Closely Monitor Your Credit Accounts
According to Javelin Strategy and Research, 11.6 million Americans were victims of identity theft in 2012. Because of this, you should closely monitor your credit accounts to make sure it doesn’t happen to you. Going paperless and setting up automatic payments with your credit accounts is fine, but you should still monitor them for unusual behavior. There are several types of identity theft — tax related identity theft, child identity theft, medical identity theft, and financial identity theft. So, monitor all of your accounts, not just the ones that give you credit.
Use Secure Passwords and Virus/Firewall Protection Software
The Internet is a common place for people to try and steal your identity. They prey on people who are too trusting and not careful with their personal information.
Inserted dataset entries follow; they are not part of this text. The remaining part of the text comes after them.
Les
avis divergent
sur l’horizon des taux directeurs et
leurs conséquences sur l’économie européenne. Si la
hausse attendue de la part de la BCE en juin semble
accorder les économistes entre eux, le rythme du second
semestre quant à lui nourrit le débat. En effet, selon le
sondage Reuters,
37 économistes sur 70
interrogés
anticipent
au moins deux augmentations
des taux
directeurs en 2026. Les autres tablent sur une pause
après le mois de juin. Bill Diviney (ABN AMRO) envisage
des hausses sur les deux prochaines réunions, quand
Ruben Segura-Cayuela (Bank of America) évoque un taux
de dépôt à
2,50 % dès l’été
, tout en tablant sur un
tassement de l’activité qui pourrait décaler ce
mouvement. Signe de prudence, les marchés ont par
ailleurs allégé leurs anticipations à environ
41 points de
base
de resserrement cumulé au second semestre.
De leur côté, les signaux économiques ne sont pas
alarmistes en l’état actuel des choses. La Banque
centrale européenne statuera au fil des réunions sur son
Avoid becoming a victim by never buying anything from a website that doesn't have a BBB seal on the bottom or a trusted site symbol. Also, only use secure passwords when creating merchant accounts online. Additionally, protect your computer with a good virus protection software that has firewall and spy-ware built in.
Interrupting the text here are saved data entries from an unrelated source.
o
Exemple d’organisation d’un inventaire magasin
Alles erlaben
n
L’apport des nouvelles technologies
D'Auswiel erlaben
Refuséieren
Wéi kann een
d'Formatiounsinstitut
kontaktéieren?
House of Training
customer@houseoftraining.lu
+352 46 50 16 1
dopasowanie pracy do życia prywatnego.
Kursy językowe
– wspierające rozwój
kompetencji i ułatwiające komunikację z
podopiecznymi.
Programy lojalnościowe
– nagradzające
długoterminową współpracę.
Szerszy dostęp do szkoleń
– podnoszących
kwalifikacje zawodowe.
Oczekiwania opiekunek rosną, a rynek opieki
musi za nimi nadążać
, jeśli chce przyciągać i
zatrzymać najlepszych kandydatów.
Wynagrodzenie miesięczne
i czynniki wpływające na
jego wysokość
Shred Everything that Has Your Personal Information on It
If you don’t own a shredder, it’s something you should invest in. You should shred everything that has your personal information on it so that it doesn't get in the wrong hands. This includes preapproved credit card offers, bills, and anything with your name on it. Tearing these things in half isn't enough; you should get a shredder with a cross cut to make everything unrecognizable. Old credit cards should also be shredded to protect you from identity theft.
Get a Credit Report Once a Year
Another thing you should do to protect yourself from identity theft is to check your credit report once a year. You are allowed to do this without penalty to your credit, so there's no reason not to do it. When you get your report, look for identity theft threats and take care of them before things get out of control. Identity theft is one of the fastest growing crimes in the world, so checking your credit is important.
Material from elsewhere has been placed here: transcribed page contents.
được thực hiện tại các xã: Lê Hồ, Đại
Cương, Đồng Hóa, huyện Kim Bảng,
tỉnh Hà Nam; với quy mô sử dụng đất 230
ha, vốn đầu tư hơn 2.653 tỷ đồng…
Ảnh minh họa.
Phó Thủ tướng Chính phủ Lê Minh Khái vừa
Even if you take all of these precautions, there’s still the risk of identity theft. If you suspect your identity has been stolen, report it to the Consumer Response Center at the Federal Trade Commission. Also, notify all of your credit card companies and accounts to put a hold on them. Additionally, you may need to contact the Social Security Administration and each of the credit bureaus. The sooner you act, the better. Of course, the best thing you can do is take preventative measures in the first place.